BEGIN RECORDS

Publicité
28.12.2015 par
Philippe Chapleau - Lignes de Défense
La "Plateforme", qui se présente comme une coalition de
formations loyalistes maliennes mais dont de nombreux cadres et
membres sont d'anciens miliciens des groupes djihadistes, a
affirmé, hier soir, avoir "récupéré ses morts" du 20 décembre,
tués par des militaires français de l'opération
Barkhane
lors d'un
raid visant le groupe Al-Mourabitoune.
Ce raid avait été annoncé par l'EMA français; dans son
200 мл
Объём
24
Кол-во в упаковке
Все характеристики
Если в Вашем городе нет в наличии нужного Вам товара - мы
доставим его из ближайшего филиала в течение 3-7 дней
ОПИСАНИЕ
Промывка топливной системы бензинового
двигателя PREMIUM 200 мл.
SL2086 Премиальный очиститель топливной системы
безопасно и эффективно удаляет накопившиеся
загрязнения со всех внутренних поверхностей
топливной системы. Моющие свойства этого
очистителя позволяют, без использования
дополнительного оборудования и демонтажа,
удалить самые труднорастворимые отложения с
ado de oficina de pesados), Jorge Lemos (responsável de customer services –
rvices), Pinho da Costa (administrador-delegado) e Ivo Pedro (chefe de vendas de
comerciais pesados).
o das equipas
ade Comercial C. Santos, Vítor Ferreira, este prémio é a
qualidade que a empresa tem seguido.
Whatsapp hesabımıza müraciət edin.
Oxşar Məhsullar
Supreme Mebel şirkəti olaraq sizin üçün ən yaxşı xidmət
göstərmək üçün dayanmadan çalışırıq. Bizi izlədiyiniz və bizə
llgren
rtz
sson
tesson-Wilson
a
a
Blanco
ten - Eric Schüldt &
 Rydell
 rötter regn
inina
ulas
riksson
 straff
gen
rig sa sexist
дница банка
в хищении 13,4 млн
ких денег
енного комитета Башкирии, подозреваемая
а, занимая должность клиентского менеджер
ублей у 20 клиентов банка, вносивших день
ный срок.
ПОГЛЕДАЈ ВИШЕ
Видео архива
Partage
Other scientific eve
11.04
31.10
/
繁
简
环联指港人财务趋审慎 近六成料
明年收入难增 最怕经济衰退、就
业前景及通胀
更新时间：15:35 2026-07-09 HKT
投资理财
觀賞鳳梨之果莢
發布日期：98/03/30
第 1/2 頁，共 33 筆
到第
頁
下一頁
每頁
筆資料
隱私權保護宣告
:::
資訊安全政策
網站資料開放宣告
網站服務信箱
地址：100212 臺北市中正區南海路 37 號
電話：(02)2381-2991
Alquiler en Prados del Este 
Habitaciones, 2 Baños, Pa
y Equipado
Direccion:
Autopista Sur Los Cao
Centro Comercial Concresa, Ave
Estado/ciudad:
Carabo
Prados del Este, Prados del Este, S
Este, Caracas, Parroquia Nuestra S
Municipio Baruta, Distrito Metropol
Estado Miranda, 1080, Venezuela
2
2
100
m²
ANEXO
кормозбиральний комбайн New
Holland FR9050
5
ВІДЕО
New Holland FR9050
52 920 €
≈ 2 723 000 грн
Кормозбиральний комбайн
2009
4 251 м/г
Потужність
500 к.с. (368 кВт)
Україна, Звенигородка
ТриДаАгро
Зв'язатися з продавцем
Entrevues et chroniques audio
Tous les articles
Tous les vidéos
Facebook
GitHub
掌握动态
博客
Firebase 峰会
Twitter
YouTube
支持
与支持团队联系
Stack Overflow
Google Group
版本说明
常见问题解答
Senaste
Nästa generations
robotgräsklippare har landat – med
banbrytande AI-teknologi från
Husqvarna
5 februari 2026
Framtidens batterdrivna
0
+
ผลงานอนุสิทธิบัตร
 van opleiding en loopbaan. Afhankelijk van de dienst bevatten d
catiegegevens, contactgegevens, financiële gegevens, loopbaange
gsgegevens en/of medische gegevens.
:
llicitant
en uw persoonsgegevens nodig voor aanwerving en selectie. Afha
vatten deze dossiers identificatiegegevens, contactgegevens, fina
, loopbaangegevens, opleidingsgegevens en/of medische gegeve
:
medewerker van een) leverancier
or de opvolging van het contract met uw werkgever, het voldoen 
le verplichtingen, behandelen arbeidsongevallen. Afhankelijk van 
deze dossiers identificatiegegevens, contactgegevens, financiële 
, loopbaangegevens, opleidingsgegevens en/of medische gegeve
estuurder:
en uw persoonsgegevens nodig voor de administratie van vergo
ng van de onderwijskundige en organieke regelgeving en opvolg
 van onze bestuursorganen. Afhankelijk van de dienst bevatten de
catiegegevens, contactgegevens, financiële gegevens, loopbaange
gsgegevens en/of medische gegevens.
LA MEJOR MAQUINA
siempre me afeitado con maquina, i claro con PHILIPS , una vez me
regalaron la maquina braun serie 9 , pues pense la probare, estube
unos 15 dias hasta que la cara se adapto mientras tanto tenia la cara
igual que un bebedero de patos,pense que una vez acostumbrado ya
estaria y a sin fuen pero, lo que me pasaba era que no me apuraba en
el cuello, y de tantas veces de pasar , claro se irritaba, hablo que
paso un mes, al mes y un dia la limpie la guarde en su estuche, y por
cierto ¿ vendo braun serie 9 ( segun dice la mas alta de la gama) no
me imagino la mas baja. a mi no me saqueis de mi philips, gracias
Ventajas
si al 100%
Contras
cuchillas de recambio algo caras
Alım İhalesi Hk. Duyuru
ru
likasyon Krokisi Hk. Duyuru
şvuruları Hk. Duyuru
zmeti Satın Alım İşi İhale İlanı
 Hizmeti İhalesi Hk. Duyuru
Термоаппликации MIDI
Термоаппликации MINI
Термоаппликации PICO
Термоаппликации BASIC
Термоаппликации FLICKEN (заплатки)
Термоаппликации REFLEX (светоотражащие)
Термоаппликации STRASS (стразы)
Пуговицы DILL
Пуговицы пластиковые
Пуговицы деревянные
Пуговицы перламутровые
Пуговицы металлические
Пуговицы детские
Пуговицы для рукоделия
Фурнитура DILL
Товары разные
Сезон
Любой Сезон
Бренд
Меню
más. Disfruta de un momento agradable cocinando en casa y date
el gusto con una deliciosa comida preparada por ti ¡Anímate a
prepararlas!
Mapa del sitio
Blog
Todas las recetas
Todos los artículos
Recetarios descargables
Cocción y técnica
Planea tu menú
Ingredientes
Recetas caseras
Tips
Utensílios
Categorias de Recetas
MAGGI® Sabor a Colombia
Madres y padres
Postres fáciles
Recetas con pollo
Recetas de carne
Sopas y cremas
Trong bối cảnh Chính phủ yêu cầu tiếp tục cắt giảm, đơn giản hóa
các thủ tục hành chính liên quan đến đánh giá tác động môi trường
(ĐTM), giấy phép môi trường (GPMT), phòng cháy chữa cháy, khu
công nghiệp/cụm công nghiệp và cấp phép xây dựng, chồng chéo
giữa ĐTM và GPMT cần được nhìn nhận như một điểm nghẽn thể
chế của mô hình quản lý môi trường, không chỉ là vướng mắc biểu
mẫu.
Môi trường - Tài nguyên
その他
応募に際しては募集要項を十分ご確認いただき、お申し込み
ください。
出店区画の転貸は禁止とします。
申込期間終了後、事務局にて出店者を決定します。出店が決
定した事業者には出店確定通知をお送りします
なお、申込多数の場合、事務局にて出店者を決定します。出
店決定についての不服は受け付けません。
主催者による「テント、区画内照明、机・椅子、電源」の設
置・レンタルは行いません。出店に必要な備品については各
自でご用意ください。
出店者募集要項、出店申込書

END RECORDS

_EXERCISE DESCRIPTION_: Print all of the entries exactly, leaving nothing out.

_RESPONSE BOX_:
Publicité
28.12.2015 par
Philippe Chapleau - Lignes de Défense
La "Plateforme", qui se présente comme une coalition de
formations loyalistes maliennes mais dont de nombreux cadres et
membres sont d'anciens miliciens des groupes djihadistes, a
affirmé, hier soir, avoir "récupéré ses morts" du 20 décembre,
tués par des militaires français de l'opération
Barkhane
lors d'un
raid visant le groupe Al-Mourabitoune.
Ce raid avait été annoncé par l'EMA français; dans son
200 мл
Объём
24
Кол-во в упаковке
Все характеристики
Если в Вашем городе нет в наличии нужного Вам товара - мы
доставим его из ближайшего филиала в течение 3-7 дней
ОПИСАНИЕ
Промывка топливной системы бензинового
двигателя PREMIUM 200 мл.
SL2086 Премиальный очиститель топливной системы
безопасно и эффективно удаляет накопившиеся
загрязнения со всех внутренних поверхностей
топливной системы. Моющие свойства этого
очистителя позволяют, без использования
дополнительного оборудования и демонтажа,
удалить самые труднорастворимые отложения с
ado de oficina de pesados), Jorge Lemos (responsável de customer services –
rvices), Pinho da Costa (administrador-delegado) e Ivo Pedro (chefe de vendas de
comerciais pesados).
o das equipas
ade Comercial C. Santos, Vítor Ferreira, este prémio é a
qualidade que a empresa tem seguido.
Whatsapp hesabımıza müraciət edin.
Oxşar Məhsullar
Supreme Mebel şirkəti olaraq sizin üçün ən yaxşı xidmət
göstərmək üçün dayanmadan çalışırıq. Bizi izlədiyiniz və bizə
llgren
rtz
sson
tesson-Wilson
a
a
Blanco
ten - Eric Schüldt &
 Rydell
 rötter regn
inina
ulas
riksson
 straff
gen
rig sa sexist
дница банка
в хищении 13,4 млн
ких денег
енного комитета Башкирии, подозреваемая
а, занимая должность клиентского менеджер
ублей у 20 клиентов банка, вносивших день
ный срок.
ПОГЛЕДАЈ ВИШЕ
Видео архива
Partage
Other scientific eve
11.04
31.10
/
繁
简
环联指港人财务趋审慎 近六成料
明年收入难增 最怕经济衰退、就
业前景及通胀
更新时间：15:35 2026-07-09 HKT
投资理财
觀賞鳳梨之果莢
發布日期：98/03/30
第 1/2 頁，共 33 筆
到第
頁
下一頁
每頁
筆資料
隱私權保護宣告
:::
資訊安全政策
網站資料開放宣告
網站服務信箱
地址：100212 臺北市中正區南海路 37 號
電話：(02)2381-2991
Alquiler en Prados del Este 
Habitaciones, 2 Baños, Pa
y Equipado
Direccion:
Autopista Sur Los Cao
Centro Comercial Concresa, Ave
Estado/ciudad:
Carabo
Prados del Este, Prados del Este, S
Este, Caracas, Parroquia Nuestra S
Municipio Baruta, Distrito Metropol
Estado Miranda, 1080, Venezuela
2
2
100
m²
ANEXO
кормозбиральний комбайн New
Holland FR9050
5
ВІДЕО
New Holland FR9050
52 920 €
≈ 2 723 000 грн
Кормозбиральний комбайн
2009
4 251 м/г
Потужність
500 к.с. (368 кВт)
Україна, Звенигородка
ТриДаАгро
Зв'язатися з продавцем
Entrevues et chroniques audio
Tous les articles
Tous les vidéos
Facebook
GitHub
掌握动态
博客
Firebase 峰会
Twitter
YouTube
支持
与支持团队联系
Stack Overflow
Google Group
版本说明
常见问题解答
Senaste
Nästa generations
robotgräsklippare har landat – med
banbrytande AI-teknologi från
Husqvarna
5 februari 2026
Framtidens batterdrivna
0
+
ผลงานอนุสิทธิบัตร
 van opleiding en loopbaan. Afhankelijk van de dienst bevatten d
catiegegevens, contactgegevens, financiële gegevens, loopbaange
gsgegevens en/of medische gegevens.
:
llicitant
en uw persoonsgegevens nodig voor aanwerving en selectie. Afha
vatten deze dossiers identificatiegegevens, contactgegevens, fina
, loopbaangegevens, opleidingsgegevens en/of medische gegeve
:
medewerker van een) leverancier
or de opvolging van het contract met uw werkgever, het voldoen 
le verplichtingen, behandelen arbeidsongevallen. Afhankelijk van 
deze dossiers identificatiegegevens, contactgegevens, financiële 
, loopbaangegevens, opleidingsgegevens en/of medische gegeve
estuurder:
en uw persoonsgegevens nodig voor de administratie van vergo
ng van de onderwijskundige en organieke regelgeving en opvolg
 van onze bestuursorganen. Afhankelijk van de dienst bevatten de
catiegegevens, contactgegevens, financiële gegevens, loopbaange
gsgegevens en/of medische gegevens.
LA MEJOR MAQUINA
siempre me afeitado con maquina, i claro con PHILIPS , una vez me
regalaron la maquina braun serie 9 , pues pense la probare, estube
unos 15 dias hasta que la cara se adapto mientras tanto tenia la cara
igual que un bebedero de patos,pense que una vez acostumbrado ya
estaria y a sin fuen pero, lo que me pasaba era que no me apuraba en
el cuello, y de tantas veces de pasar , claro se irritaba, hablo que
paso un mes, al mes y un dia la limpie la guarde en su estuche, y por
cierto ¿ vendo braun serie 9 ( segun dice la mas alta de la gama) no
me imagino la mas baja. a mi no me saqueis de mi philips, gracias
Ventajas
si al 100%
Contras
cuchillas de recambio algo caras
Alım İhalesi Hk. Duyuru
ru
likasyon Krokisi Hk. Duyuru
şvuruları Hk. Duyuru
zmeti Satın Alım İşi İhale İlanı
 Hizmeti İhalesi Hk. Duyuru
Термоаппликации MIDI
Термоаппликации MINI
Термоаппликации PICO
Термоаппликации BASIC
Термоаппликации FLICKEN (заплатки)
Термоаппликации REFLEX (светоотражащие)
Термоаппликации STRASS (стразы)
Пуговицы DILL
Пуговицы пластиковые
Пуговицы деревянные
Пуговицы перламутровые
Пуговицы металлические
Пуговицы детские
Пуговицы для рукоделия
Фурнитура DILL
Товары разные
Сезон
Любой Сезон
Бренд
Меню
más. Disfruta de un momento agradable cocinando en casa y date
el gusto con una deliciosa comida preparada por ti ¡Anímate a
prepararlas!
Mapa del sitio
Blog
Todas las recetas
Todos los artículos
Recetarios descargables
Cocción y técnica
Planea tu menú
Ingredientes
Recetas caseras
Tips
Utensílios
Categorias de Recetas
MAGGI® Sabor a Colombia
Madres y padres
Postres fáciles
Recetas con pollo
Recetas de carne
Sopas y cremas
Trong bối cảnh Chính phủ yêu cầu tiếp tục cắt giảm, đơn giản hóa
các thủ tục hành chính liên quan đến đánh giá tác động môi trường
(ĐTM), giấy phép môi trường (GPMT), phòng cháy chữa cháy, khu
công nghiệp/cụm công nghiệp và cấp phép xây dựng, chồng chéo
giữa ĐTM và GPMT cần được nhìn nhận như một điểm nghẽn thể
chế của mô hình quản lý môi trường, không chỉ là vướng mắc biểu
mẫu.
Môi trường - Tài nguyên
その他
応募に際しては募集要項を十分ご確認いただき、お申し込み
ください。
出店区画の転貸は禁止とします。
申込期間終了後、事務局にて出店者を決定します。出店が決
定した事業者には出店確定通知をお送りします
なお、申込多数の場合、事務局にて出店者を決定します。出
店決定についての不服は受け付けません。
主催者による「テント、区画内照明、机・椅子、電源」の設
置・レンタルは行いません。出店に必要な備品については各
自でご用意ください。
出店者募集要項、出店申込書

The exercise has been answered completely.